Dispatches > The Buzz


Issue: "Ten Commandments showdown," Aug. 30, 2003
terror's new target
It was the blast seen 'round the world. As Japanese TV cameras rolled during an Aug. 19 news conference at the UN's headquarters in Iraq, the picture suddenly shook, then went black. A crash was heard, followed by screams and cries. When the lights finally came back on, bleeding people stumbled around the dust-filled room, dazed and reeling. The rest of the world reeled, too. The UN, after all, had opposed the war in Iraq. It had overseen a massive food program that helped feed the Iraqi people for a decade. And it was back in Baghdad for humanitarian, not military, reasons. But none of that stopped a suicide bomber from driving up to the UN's offices in a flatbed pickup packed with 1,000 pounds of explosives. When the homemade bomb detonated, it tore the facade off the Canal Hotel, shattered windows up to two miles away, and left a crater five feet deep. It also killed more than 20 people, including the UN's chief diplomat in Iraq, Sergio Vieira de Mello, who was buried alive in the rubble for hours, according to reports, before dying at a nearby hospital. The blast signaled a new strategy by Muslim militants in Iraq, and a new sophistication, too. Sniper attacks require little coordination or planning, but suicide bombings like those at the UN and the Jordanian embassy may signal a more organized resistance. U.S. officials are uncertain whether that resistance is homegrown or imported: Some have suggested growing numbers of Muslim radicals are pouring in from Syria and Saudi Arabia. If the bombing was seen 'round the world, Washington hopes it will be felt 'round the world, as well. Hoping to take advantage of the near-universal outrage, Secretary of State Colin Powell quickly prepared a new resolution asking for more international peacekeepers in Iraq. That just might prove a turning point in the Iraqi struggle-not exactly the kind of fallout the bombers had in mind.
sniper scare, take two
The West Virginia countryside is a perfect illustration of the saying, "Guns don't kill people; people kill people." Despite a high incidence of pickup trucks with gun racks and 25,000 citizens with permits for concealed weapons, there's never been much gun violence along the twisty back roads of the Mountain State. Until last week. When three people in four days were shot to death outside gas stations and convenience stores, state and federal authorities quickly mounted a search for a serial sniper. Kanawha County Sheriff Dave Tucker said there were "striking similarities" between the West Virginia murders and last year's shooting spree in the Washington, D.C., area that left 10 people dead. Bullets fired from the same gun killed two of the West Virginia victims, while ballistics tests in the third shooting were inconclusive.

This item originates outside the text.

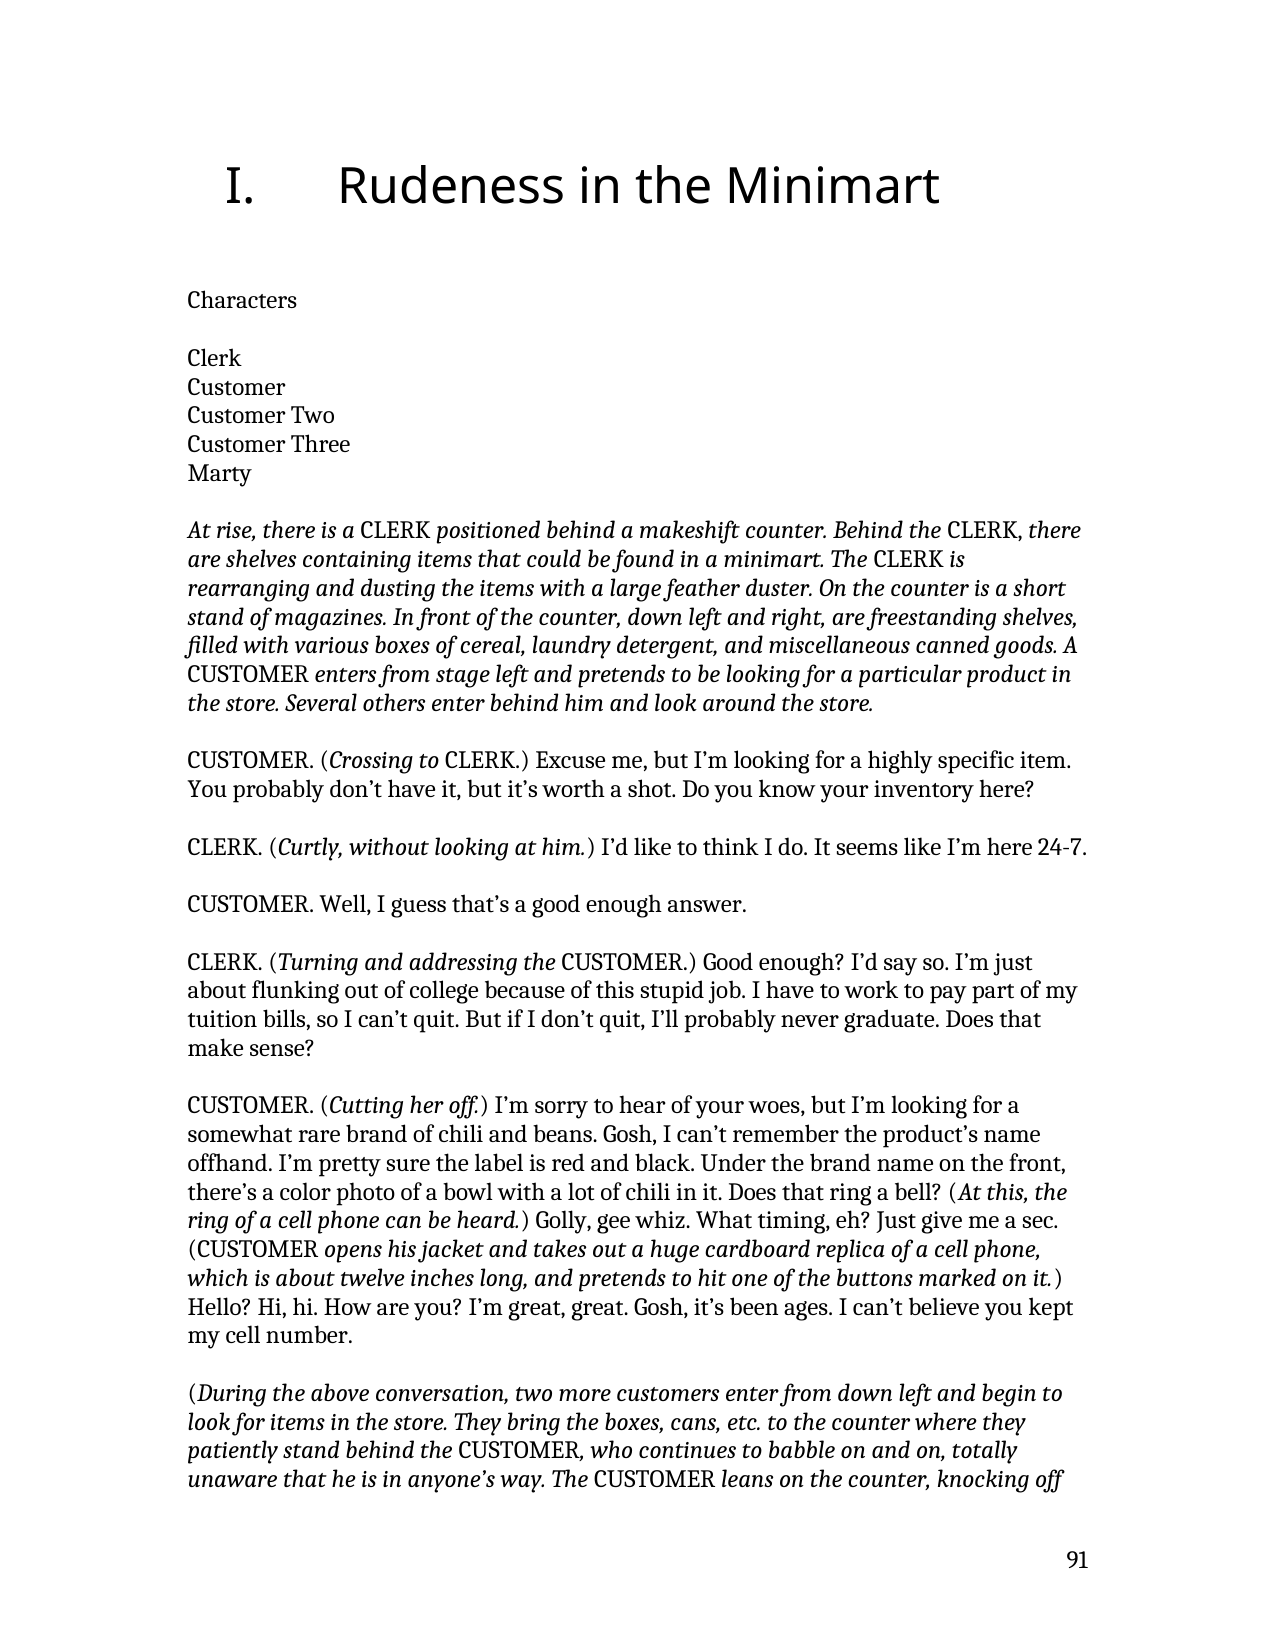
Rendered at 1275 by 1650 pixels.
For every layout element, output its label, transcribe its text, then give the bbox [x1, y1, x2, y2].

Security cameras at two of the murder sites captured images of a dark-colored pickup truck, and witnesses described a heavyset white man behind the wheel. As police stepped up patrols throughout the remote area just east of the state capital, residents retreated indoors and avoided shopping after dark. Despite the apparent randomness of the shootings, officials said they would not become "myopically focused" on the serial sniper scenario. One alternative theory linking the three shootings: drugs. Rural West Virginia has seen an explosion of methamphetamine labs in recent years, leading to a sharp increase in drug-related violence. None of the victims was a known drug user, but police said they had not yet ruled out drugs as a possible motive.
hasta la vista, aclu
Yet one more legal obstacle cleared, Arnold Schwarzenegger's campaign for governor surged last week. On Aug. 20, a federal judge refused to put off California's recall vote until March. The ACLU had sought the delay, arguing that the punch-card ballots to be used in some counties on Oct. 7 would somehow disenfranchise minority voters. But U.S. District Court Judge Stephen V. Wilson disagreed: "Because an election reflects a unique moment in time, the court is skeptical that an election held months after its scheduled date can in any sense be said to be the same election."
hands-on henchman
Just 48 hours after the UN bombing, when things in Iraq appeared at their lowest point, U.S. Central Command announced its biggest news since the deaths of Uday and Qusay: Ali Hassan al-Majid, Saddam Hussein's ruthless cousin better known as "Chemical Ali," had been captured alive. Mr. al-Majid, No. 5 on America's list of most-wanted Iraqis, earned his nickname by ordering poison-gas attacks that killed thousands of Kurds in Northern Iraq in 1988. Two years later, when Iraq invaded neighboring Kuwait, he was named governor of the occupied territory for seven months. After Iraqi troops were routed by America and her allies, Mr. al-Majid led-and human-rights activists say in some cases carried out personally-a bloody crackdown on southern Shiites who rose up against the Baathist regime. A British human-rights group quotes one anonymous witness as describing Shiite prisoners brought blindfolded and bound before Mr. al-Majid: "He said to the first: 'What have you done?' The man replied that he had done nothing. Ali Hassan al-Majid told him that if that was the case he could go home. When the man turned around, Ali Hassan al-Majid shot him in the back. It seemed a big joke to him."